In the instant case we are convinced that the motion of the appellee for a peremptory instruction was properly overruled by the *910trial judge, and that the issue of liability on disputed facts was properly submitted to the jury.

The appellants next contend that their motion for a new trial based upon the alleged excessive verdict of the jury should have been sustained by the trial court, and that this Court should reverse the judgment and grant a new trial on the issue of damages alone.

The testimony shows that the appellee suffered a bruised knee in the accident. His knee was filled with fluid. He was not confined to the hospital. He was treated three times by a doctor, and his doctor bill was $60. He continued to have pain up to the time of the trial.

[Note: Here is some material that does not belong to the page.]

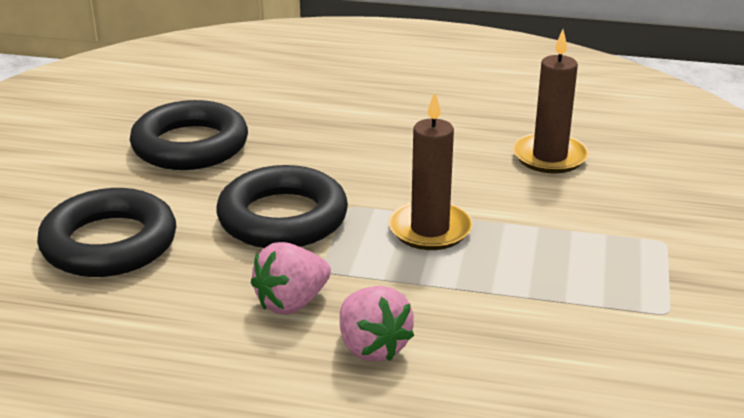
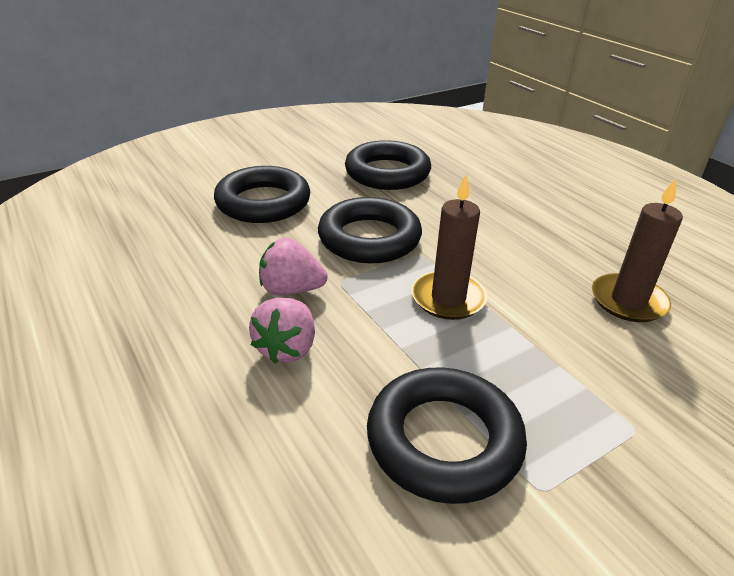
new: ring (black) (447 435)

His automobile was worth $600 less after the accident than before the accident, and he was required to pay $100 for the repair of his vehicle, because of the “deductible clause in his automobile collision insurance policy.”

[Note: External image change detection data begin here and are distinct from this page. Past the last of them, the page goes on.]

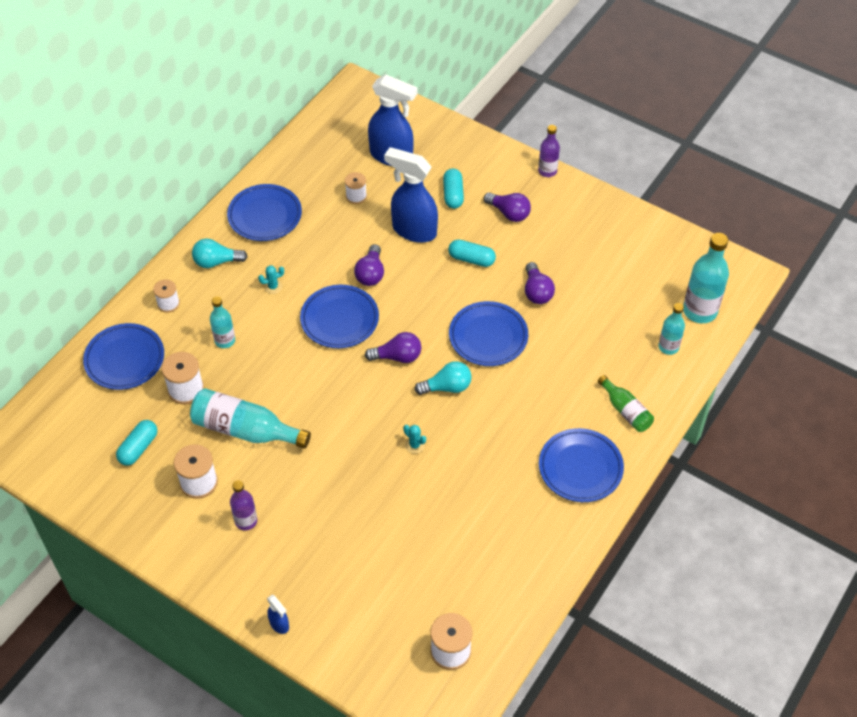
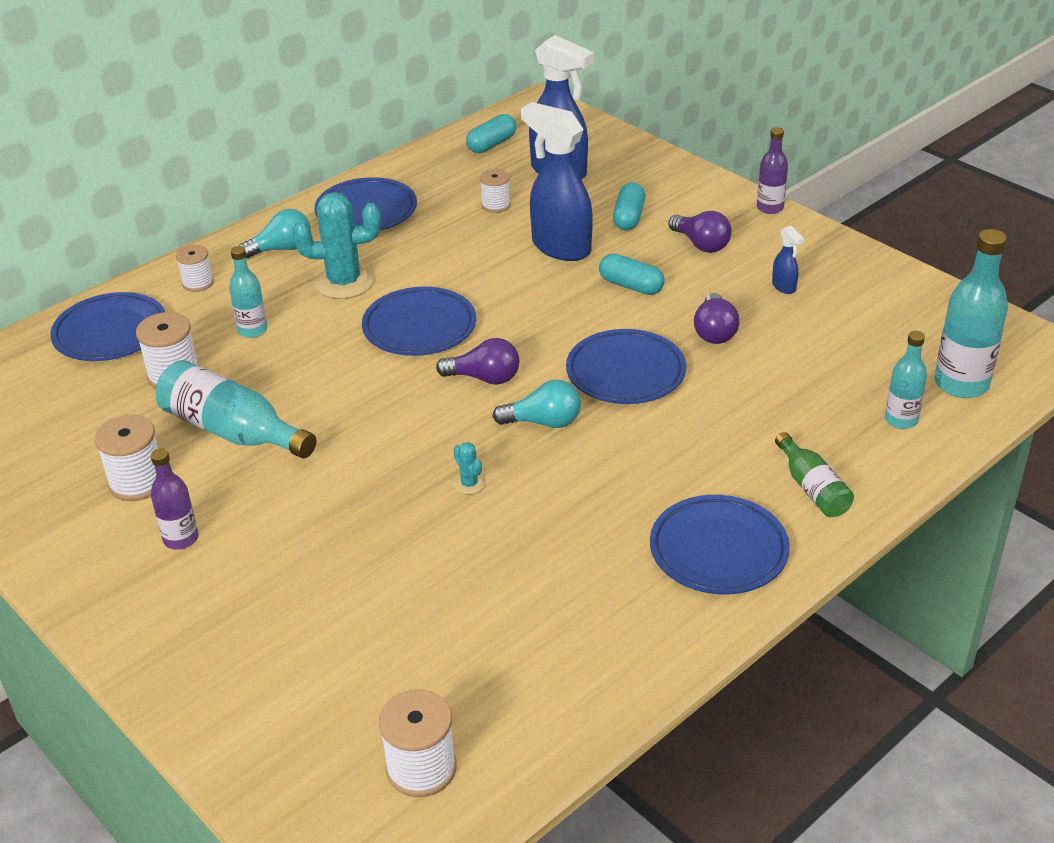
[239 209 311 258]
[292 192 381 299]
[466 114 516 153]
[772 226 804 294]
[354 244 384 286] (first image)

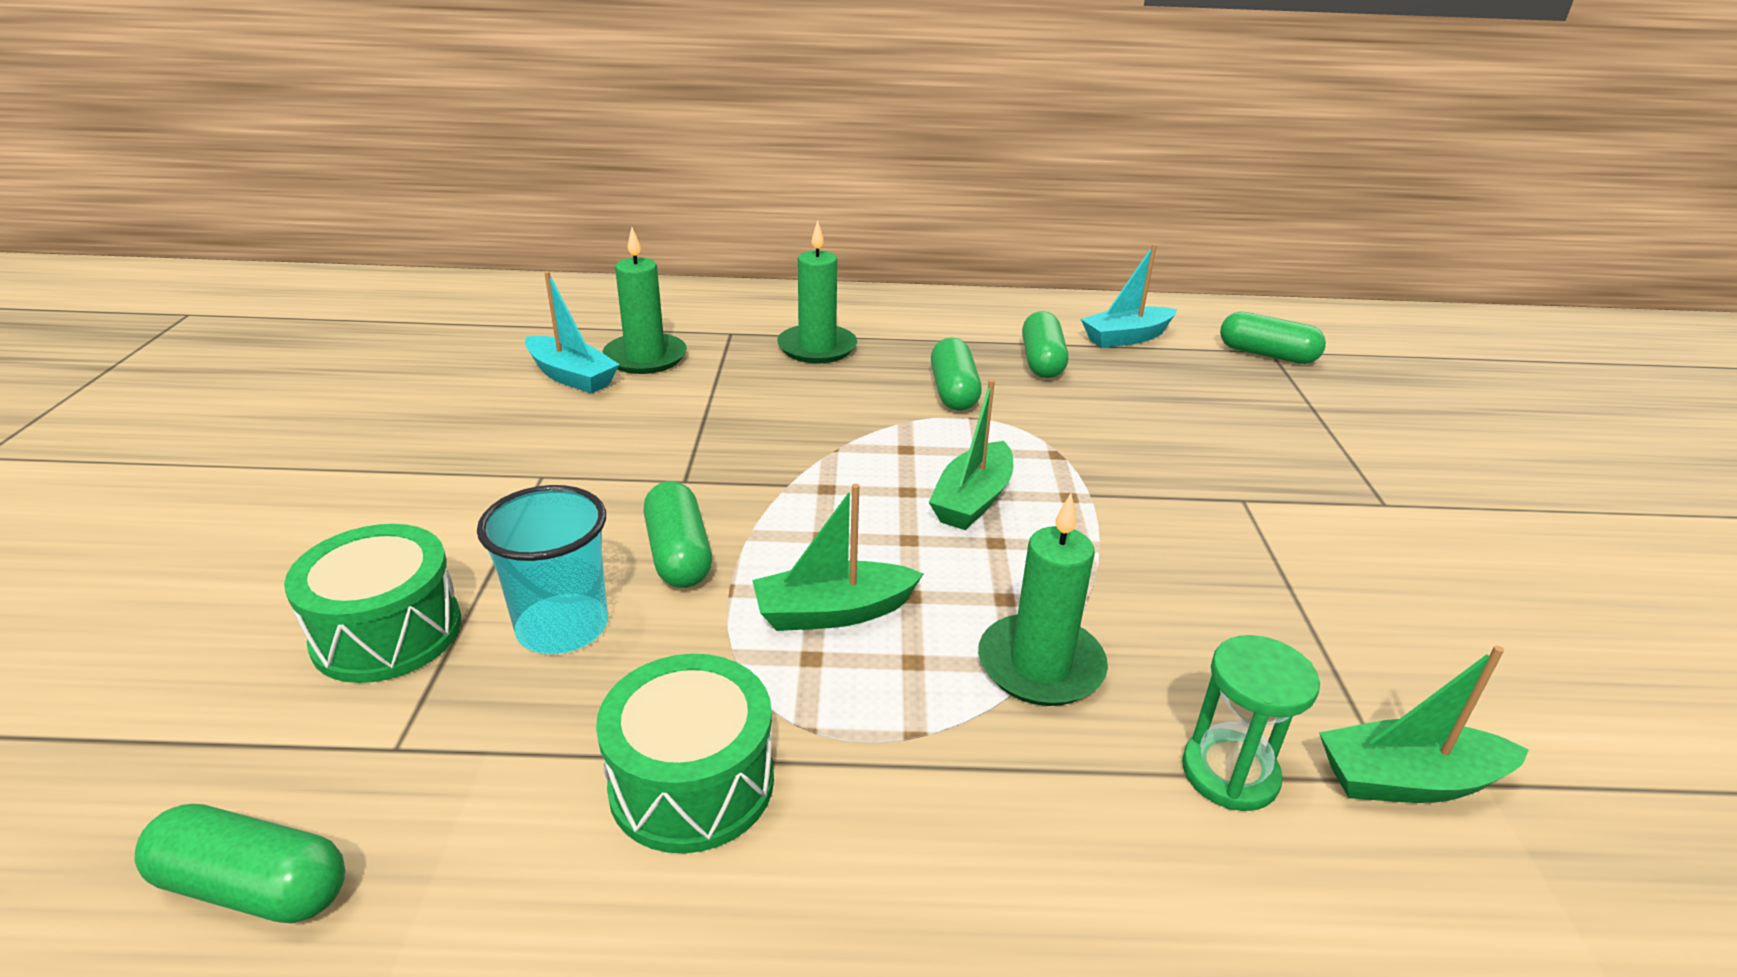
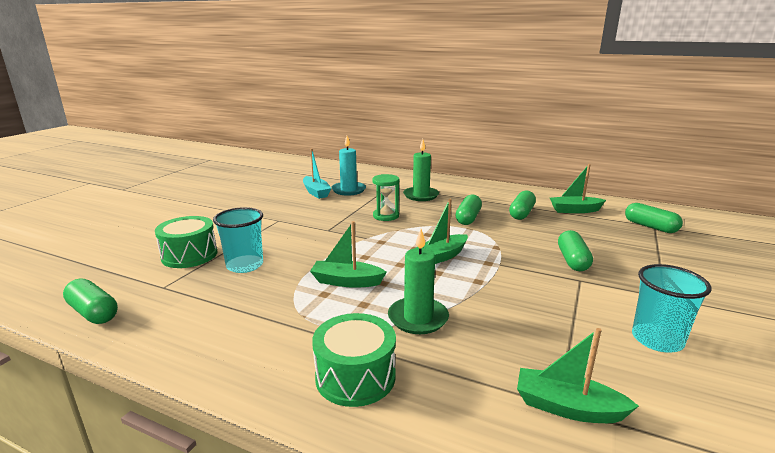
[312 313 396 407]
[331 136 366 195]
[372 174 400 221]
[550 164 606 213]
[558 230 593 271]
[632 264 712 353]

The appellee testified that he went to see the doctor three times, and said:

“A. Well, he said about all I could do was to stay in bed for a couple of days and rest it, and put these ice presses on it.
“Q. Did you do that ?
“A. Yes, I did.
“Q. Did the swelling go down some after several days?
“A. Yes, it did.
“Q. State whether or not you have suffered pain in this knee since this collision and if so to what extent and how often, and whether or not it interferes with your ability to do anything, and if so, tell the jury in your own words?
“A. Yes, I have, approximately three or four times in the past year, more so, I guess, during the winter when we get cold snaps. I guess I am a little lucky.
“Q. Three or four times what, in the last year ?
“A. Three or four times my knee has caused me pain and hurt, and I would have to go home and stay and then the next morning I would get up and it would be all right. I tried to go hunting a couple of times, but I just couldn’t. I would get out there, and about noon, that was it. I had had it.
“Q. What do you mean, that was it?
“A. It would start hurting me.”

After a careful study of this entire record we are convinced that the motion for a new trial based upon the ground that the verdict was excessive should have been sustained. Appellee’s own testimony shows his actual monetary loss was less than $1,-000, and that his pain and suffering were slight.

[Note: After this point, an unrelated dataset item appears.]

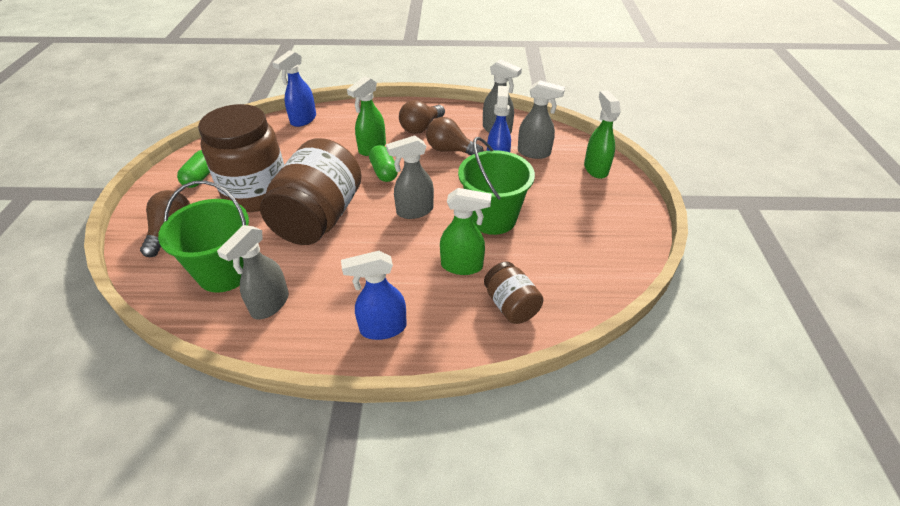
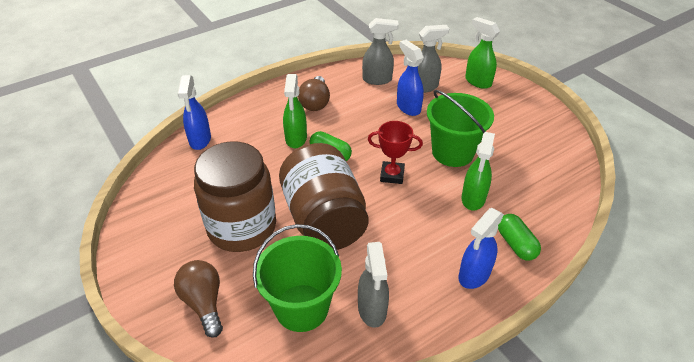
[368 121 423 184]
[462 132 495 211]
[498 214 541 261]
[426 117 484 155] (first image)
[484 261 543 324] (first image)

We are of the opinion, and so hold, that this case must be reversed for a new trial on the issue of damages alone. We have concluded, however, that in order to prevent the expense of a new trial, we will affirm the judgment of the trial court, provided the appellee enters a remittitur of $2,000 within fifteen days of the date of the final judgment of this Court.

Reversed and remanded for a new trial on the issue of damages alone unless the appellee enters a remittitur as above set out within fifteen days of the date of the judgment of this court.

GILLESPIE, P. J., and BRADY, PATTERSON and SMITH, JJ., concur.